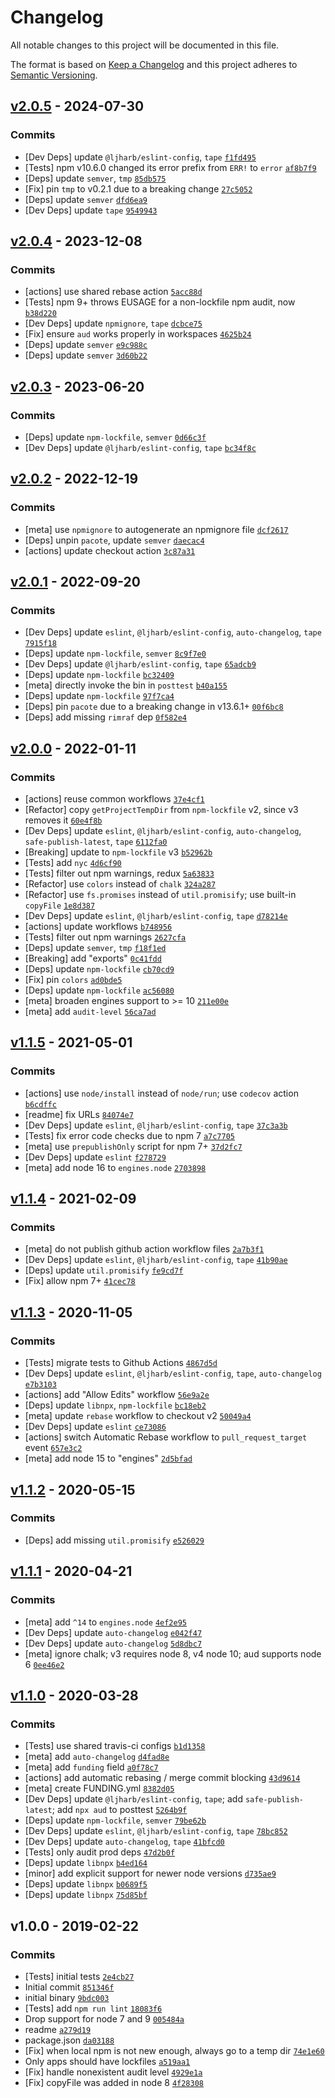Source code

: # Changelog

All notable changes to this project will be documented in this file.

The format is based on [Keep a Changelog](https://keepachangelog.com/en/1.0.0/)
and this project adheres to [Semantic Versioning](https://semver.org/spec/v2.0.0.html).

## [v2.0.5](https://github.com/ljharb/aud/compare/v2.0.4...v2.0.5) - 2024-07-30

### Commits

- [Dev Deps] update `@ljharb/eslint-config`, `tape` [`f1fd495`](https://github.com/ljharb/aud/commit/f1fd495bf0dc913f7461a8878e9af10fd626cf18)
- [Tests] npm v10.6.0 changed its error prefix from `ERR!` to `error` [`af8b7f9`](https://github.com/ljharb/aud/commit/af8b7f98b28cf0b2eeb1213b03de5ee44e027390)
- [Deps] update `semver`, `tmp` [`85db575`](https://github.com/ljharb/aud/commit/85db5759802dd54efc817567c377498e087a1b04)
- [Fix] pin `tmp` to v0.2.1 due to a breaking change [`27c5052`](https://github.com/ljharb/aud/commit/27c505274534af3e931f612d7251196801a609ef)
- [Deps] update `semver` [`dfd6ea9`](https://github.com/ljharb/aud/commit/dfd6ea9a4eb9fcf52062810dd832b5c060dd9860)
- [Dev Deps] update `tape` [`9549943`](https://github.com/ljharb/aud/commit/9549943176525581d13dd892e4f65e1581edac99)

## [v2.0.4](https://github.com/ljharb/aud/compare/v2.0.3...v2.0.4) - 2023-12-08

### Commits

- [actions] use shared rebase action [`5acc88d`](https://github.com/ljharb/aud/commit/5acc88dbf1f3fd2a9fd809beef9cd5dd20d014d2)
- [Tests] npm 9+ throws EUSAGE for a non-lockfile npm audit, now [`b38d220`](https://github.com/ljharb/aud/commit/b38d22060596b92b69dac3e666f82e809bab0541)
- [Dev Deps] update `npmignore`, `tape` [`dcbce75`](https://github.com/ljharb/aud/commit/dcbce7589c16235cde5f5412273ae4d04cfbe9e2)
- [Fix] ensure `aud` works properly in workspaces [`4625b24`](https://github.com/ljharb/aud/commit/4625b240cc08470c0d5dc4a8366a56ddc43b8984)
- [Deps] update `semver` [`e9c988c`](https://github.com/ljharb/aud/commit/e9c988c1dcdb8d4d19c8b12d08b9302e7e2e48be)
- [Deps] update `semver` [`3d60b22`](https://github.com/ljharb/aud/commit/3d60b2207d4e6ce3ceb9966661aa4a02cdecbd8e)

## [v2.0.3](https://github.com/ljharb/aud/compare/v2.0.2...v2.0.3) - 2023-06-20

### Commits

- [Deps] update `npm-lockfile`, `semver` [`0d66c3f`](https://github.com/ljharb/aud/commit/0d66c3f9f394bb7b0927ef7c14fddb95e91ab09f)
- [Dev Deps] update `@ljharb/eslint-config`, `tape` [`bc34f8c`](https://github.com/ljharb/aud/commit/bc34f8cfe5479a131cdb06d4458c73c1cc764b64)

## [v2.0.2](https://github.com/ljharb/aud/compare/v2.0.1...v2.0.2) - 2022-12-19

### Commits

- [meta] use `npmignore` to autogenerate an npmignore file [`dcf2617`](https://github.com/ljharb/aud/commit/dcf26179fe49403db2cfd0e84416c4a91f8dc288)
- [Deps] unpin `pacote`, update `semver` [`daecac4`](https://github.com/ljharb/aud/commit/daecac47eb0da1e5c710af16708a166a980fd4f6)
- [actions] update checkout action [`3c87a31`](https://github.com/ljharb/aud/commit/3c87a31e3333a83be06d0f2eb75e152a7e4d0c13)

## [v2.0.1](https://github.com/ljharb/aud/compare/v2.0.0...v2.0.1) - 2022-09-20

### Commits

- [Dev Deps] update `eslint`, `@ljharb/eslint-config`, `auto-changelog`, `tape` [`7915f18`](https://github.com/ljharb/aud/commit/7915f182ec47aef1b53227be5fa2195709d0eb94)
- [Deps] update `npm-lockfile`, `semver` [`8c9f7e0`](https://github.com/ljharb/aud/commit/8c9f7e07d50ac3f8c8aa0e3b3f81088c277348ae)
- [Dev Deps] update `@ljharb/eslint-config`, `tape` [`65adcb9`](https://github.com/ljharb/aud/commit/65adcb9c3276a2a3699bca2f4392040dc441fb20)
- [Deps] update `npm-lockfile` [`bc32409`](https://github.com/ljharb/aud/commit/bc3240994ae1d4d2b2c23b80b983f12e47d68ccf)
- [meta] directly invoke the bin in `posttest` [`b40a155`](https://github.com/ljharb/aud/commit/b40a155514dec4ae88582de8144fee051025cbbf)
- [Deps] update `npm-lockfile` [`97f7ca4`](https://github.com/ljharb/aud/commit/97f7ca4993d348e3e0f068d9e2c69d9df7b8d7ce)
- [Deps] pin `pacote` due to a breaking change in v13.6.1+ [`00f6bc8`](https://github.com/ljharb/aud/commit/00f6bc8d9d3c4fb8acb2719d2d749f56cce896fe)
- [Deps] add missing `rimraf` dep [`0f582e4`](https://github.com/ljharb/aud/commit/0f582e41e4f74682caadc047189ed9700aef6e85)

## [v2.0.0](https://github.com/ljharb/aud/compare/v1.1.5...v2.0.0) - 2022-01-11

### Commits

- [actions] reuse common workflows [`37e4cf1`](https://github.com/ljharb/aud/commit/37e4cf1c324bc00838a4ad5ae815ba2ec983ffd6)
- [Refactor] copy `getProjectTempDir` from `npm-lockfile` v2, since v3 removes it [`60e4f8b`](https://github.com/ljharb/aud/commit/60e4f8b0fbb7a85f64666ad2f79887181c14a781)
- [Dev Deps] update `eslint`, `@ljharb/eslint-config`, `auto-changelog`, `safe-publish-latest`, `tape` [`6112fa0`](https://github.com/ljharb/aud/commit/6112fa0118cdc086881362311bd11ecddd907a00)
- [Breaking] update to `npm-lockfile` v3 [`b52962b`](https://github.com/ljharb/aud/commit/b52962b44a5d679f25cd7d02fba7be844787067a)
- [Tests] add `nyc` [`4d6cf90`](https://github.com/ljharb/aud/commit/4d6cf90f330c900f45f5210c345bd520619c3262)
- [Tests] filter out npm warnings, redux [`5a63833`](https://github.com/ljharb/aud/commit/5a63833260db725e4dcd0537e174c7ed2dfac013)
- [Refactor] use `colors` instead of `chalk` [`324a287`](https://github.com/ljharb/aud/commit/324a2872c6886abcf2da38442d8a6cae9ac0c78c)
- [Refactor] use `fs.promises` instead of `util.promisify`; use built-in `copyFile` [`1e8d387`](https://github.com/ljharb/aud/commit/1e8d387875fbbd021b1fc09740d51505928f7fab)
- [Dev Deps] update `eslint`, `@ljharb/eslint-config`, `tape` [`d78214e`](https://github.com/ljharb/aud/commit/d78214e3bb74c674b55cef8a24de52fe0dc9f110)
- [actions] update workflows [`b748956`](https://github.com/ljharb/aud/commit/b7489563d6e965b971d490c28f0620b52c7d6113)
- [Tests] filter out npm warnings [`2627cfa`](https://github.com/ljharb/aud/commit/2627cfa33a7c6f80dc2e3fbc10d889e3a818ec8c)
- [Deps] update `semver`, `tmp` [`f18f1ed`](https://github.com/ljharb/aud/commit/f18f1ed9965f0691201a92bc5eebf38bc92ede05)
- [Breaking] add "exports" [`0c41fdd`](https://github.com/ljharb/aud/commit/0c41fddb9a7475b7582ecae6170713659484b6a9)
- [Deps] update `npm-lockfile` [`cb70cd9`](https://github.com/ljharb/aud/commit/cb70cd99148b634ddb9ee497d7d5fab2d01c8ee5)
- [Fix] pin `colors` [`ad0bde5`](https://github.com/ljharb/aud/commit/ad0bde55bcd6edee992f536fc504848000155f8f)
- [Deps] update `npm-lockfile` [`ac56080`](https://github.com/ljharb/aud/commit/ac56080cd34b3d6252a48fd57704179b44e0ef3a)
- [meta] broaden engines support to &gt;= 10 [`211e00e`](https://github.com/ljharb/aud/commit/211e00ea72a4d5bd5e1d319a19ad7cda510a9f2c)
- [meta] add `audit-level` [`56ca7ad`](https://github.com/ljharb/aud/commit/56ca7ad763aeba547cfbe47465560210e12b84ef)

## [v1.1.5](https://github.com/ljharb/aud/compare/v1.1.4...v1.1.5) - 2021-05-01

### Commits

- [actions] use `node/install` instead of `node/run`; use `codecov` action [`b6cdffc`](https://github.com/ljharb/aud/commit/b6cdffc62ef496c3d05ca4984f97ddfcaa1b5755)
- [readme] fix URLs [`84074e7`](https://github.com/ljharb/aud/commit/84074e7b1409e2576ea342ff6954fde785e54449)
- [Dev Deps] update `eslint`, `@ljharb/eslint-config`, `tape` [`37c3a3b`](https://github.com/ljharb/aud/commit/37c3a3b13580bd579a27770adbd14a35363ec9e6)
- [Tests] fix error code checks due to npm 7 [`a7c7705`](https://github.com/ljharb/aud/commit/a7c770553914ff14fa44adc828f5248cd8b3f08f)
- [meta] use `prepublishOnly` script for npm 7+ [`37d2fc7`](https://github.com/ljharb/aud/commit/37d2fc7ed2b825556d72be887962e4d01af7eadf)
- [Dev Deps] update `eslint` [`f278729`](https://github.com/ljharb/aud/commit/f278729830a090f01402a5922df988be58480bcc)
- [meta] add node 16 to `engines.node` [`2703898`](https://github.com/ljharb/aud/commit/270389850ff78b2661348a6a1dc79a75b13e1f08)

## [v1.1.4](https://github.com/ljharb/aud/compare/v1.1.3...v1.1.4) - 2021-02-09

### Commits

- [meta] do not publish github action workflow files [`2a7b3f1`](https://github.com/ljharb/aud/commit/2a7b3f1e4fd9a917a777bfcbde4e1a204a9e040c)
- [Dev Deps] update `eslint`, `@ljharb/eslint-config`, `tape` [`41b90ae`](https://github.com/ljharb/aud/commit/41b90aedad42ed68ace6dcab73e8a2592087b6bb)
- [Deps] update `util.promisify` [`fe9cd7f`](https://github.com/ljharb/aud/commit/fe9cd7f08e3b31841fa85d6650aa672c5ceadc46)
- [Fix] allow npm 7+ [`41cec78`](https://github.com/ljharb/aud/commit/41cec786325e112983e4b696c7779fd6a56a1996)

## [v1.1.3](https://github.com/ljharb/aud/compare/v1.1.2...v1.1.3) - 2020-11-05

### Commits

- [Tests] migrate tests to Github Actions [`4867d5d`](https://github.com/ljharb/aud/commit/4867d5d0f7335b75bc2ca597e27a394c3f17a972)
- [Dev Deps] update `eslint`, `@ljharb/eslint-config`, `tape`, `auto-changelog` [`e7b3103`](https://github.com/ljharb/aud/commit/e7b31037436e53885d9c952bb6eea0f08421a98d)
- [actions] add "Allow Edits" workflow [`56e9a2e`](https://github.com/ljharb/aud/commit/56e9a2ee2fdf58e2bfe09bb4194960e033daaad9)
- [Deps] update `libnpx`, `npm-lockfile` [`bc18eb2`](https://github.com/ljharb/aud/commit/bc18eb23d284ed77754b9413f0c8f673ffbe797a)
- [meta] update `rebase` workflow to checkout v2 [`50049a4`](https://github.com/ljharb/aud/commit/50049a442c6f228d2fd1eec133e7ca030cfeb0a1)
- [Dev Deps] update `eslint` [`ce73086`](https://github.com/ljharb/aud/commit/ce73086183aa4582ebf5236cb33a07e676289217)
- [actions] switch Automatic Rebase workflow to `pull_request_target` event [`657e3c2`](https://github.com/ljharb/aud/commit/657e3c29d4cbbca53d2d9abaaf4e4f9e4635fea8)
- [meta] add node 15 to "engines" [`2d5bfad`](https://github.com/ljharb/aud/commit/2d5bfad68b65091c7a7adbc17f3f13d1c6706707)

## [v1.1.2](https://github.com/ljharb/aud/compare/v1.1.1...v1.1.2) - 2020-05-15

### Commits

- [Deps] add missing `util.promisify` [`e526029`](https://github.com/ljharb/aud/commit/e526029e75174937e26dcff38a22f0c3dbed5c2e)

## [v1.1.1](https://github.com/ljharb/aud/compare/v1.1.0...v1.1.1) - 2020-04-21

### Commits

- [meta] add `^14` to `engines.node` [`4ef2e95`](https://github.com/ljharb/aud/commit/4ef2e9592b934e13e3bc418c9f0fe3021a60904a)
- [Dev Deps] update `auto-changelog` [`e042f47`](https://github.com/ljharb/aud/commit/e042f4764c844677b6b0eff1d3fa51076678adf9)
- [Dev Deps] update `auto-changelog` [`5d8dbc7`](https://github.com/ljharb/aud/commit/5d8dbc7e17c086e3ec137fd954c60bdc093a8f77)
- [meta] ignore chalk; v3 requires node 8, v4 node 10; aud supports node 6 [`0ee46e2`](https://github.com/ljharb/aud/commit/0ee46e27d30f6f99690b6350dbcd8d028fe1eb85)

## [v1.1.0](https://github.com/ljharb/aud/compare/v1.0.0...v1.1.0) - 2020-03-28

### Commits

- [Tests] use shared travis-ci configs [`b1d1358`](https://github.com/ljharb/aud/commit/b1d135821b4ae3ada02e222201b495a2f843402c)
- [meta] add `auto-changelog` [`d4fad8e`](https://github.com/ljharb/aud/commit/d4fad8e69a99f7d33b9e3e93dcc75619ee9d6dcd)
- [meta] add `funding` field [`a0f78c7`](https://github.com/ljharb/aud/commit/a0f78c718a4fe9f941b18ceb025923bf32a34117)
- [actions] add automatic rebasing / merge commit blocking [`43d9614`](https://github.com/ljharb/aud/commit/43d9614f3fb89ee4b2bb2db9216a302fd8591e94)
- [meta] create FUNDING.yml [`8382d05`](https://github.com/ljharb/aud/commit/8382d05a5e979872676052e01dd395f8501dd64c)
- [Dev Deps] update `@ljharb/eslint-config`, `tape`; add `safe-publish-latest`; add `npx aud` to posttest [`5264b9f`](https://github.com/ljharb/aud/commit/5264b9f1e34f23077e2381238195c712a8c44446)
- [Deps] update `npm-lockfile`, `semver` [`79be62b`](https://github.com/ljharb/aud/commit/79be62b4a1e1ee90753b60874e385cd9dd62b89d)
- [Dev Deps] update `eslint`, `@ljharb/eslint-config`, `tape` [`78bc852`](https://github.com/ljharb/aud/commit/78bc8529950c1095430d5d4a2f1a2e50720148c1)
- [Dev Deps] update `auto-changelog`, `tape` [`41bfcd0`](https://github.com/ljharb/aud/commit/41bfcd058be246fa2e9130e3b92c92af42be6ba7)
- [Tests] only audit prod deps [`47d2b0f`](https://github.com/ljharb/aud/commit/47d2b0f7a8e02b0a018affd6befe53d6cdc37eb4)
- [Deps] update `libnpx` [`b4ed164`](https://github.com/ljharb/aud/commit/b4ed1642a0f2569b494fe2281a9aea4bc5307bd2)
- [minor] add explicit support for newer node versions [`d735ae9`](https://github.com/ljharb/aud/commit/d735ae99a06ff0579eee0e7b8528d051525193fb)
- [Deps] update `libnpx` [`b0689f5`](https://github.com/ljharb/aud/commit/b0689f5ed6af4fee99b8778ae94c42863ab15b2b)
- [Deps] update `libnpx` [`75d85bf`](https://github.com/ljharb/aud/commit/75d85bf42dfd30bfc53aebcb72dd1feeaa18cedd)

## v1.0.0 - 2019-02-22

### Commits

- [Tests] initial tests [`2e4cb27`](https://github.com/ljharb/aud/commit/2e4cb27958e6fccf66d42ef86d1b8061bae9e04a)
- Initial commit [`851346f`](https://github.com/ljharb/aud/commit/851346fccda75bf59c9423370f04c1536f56773e)
- initial binary [`9bdc003`](https://github.com/ljharb/aud/commit/9bdc003b161631a572befda65b14ca60beceaacc)
- [Tests] add `npm run lint` [`18083f6`](https://github.com/ljharb/aud/commit/18083f606e521c446727aee18adbc9bf91a03ffb)
- Drop support for node 7 and 9 [`005484a`](https://github.com/ljharb/aud/commit/005484a36f718c0cb58763b68348b01224641488)
- readme [`a279d19`](https://github.com/ljharb/aud/commit/a279d19727f22aa2b553637759e30841c4c06e4a)
- package.json [`da03188`](https://github.com/ljharb/aud/commit/da03188506eeda32a9796c2b10de5068786a4ddf)
- [Fix] when local npm is not new enough, always go to a temp dir [`74e1e60`](https://github.com/ljharb/aud/commit/74e1e60eb0ed18ad8993718d095401cd939fcdbb)
- Only apps should have lockfiles [`a519aa1`](https://github.com/ljharb/aud/commit/a519aa1725bf5deb752eb582d23a8479be830f32)
- [Fix] handle nonexistent audit level [`4929e1a`](https://github.com/ljharb/aud/commit/4929e1a8e16b336dff05b1edd19f33e3d46315a6)
- [Fix] copyFile was added in node 8 [`4f28308`](https://github.com/ljharb/aud/commit/4f28308621a88da64e529da1e697e3728e286dd3)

::::

Task: Count the lines in the records that contain the string "latest", and reply with only that number.

Solution for this task: 2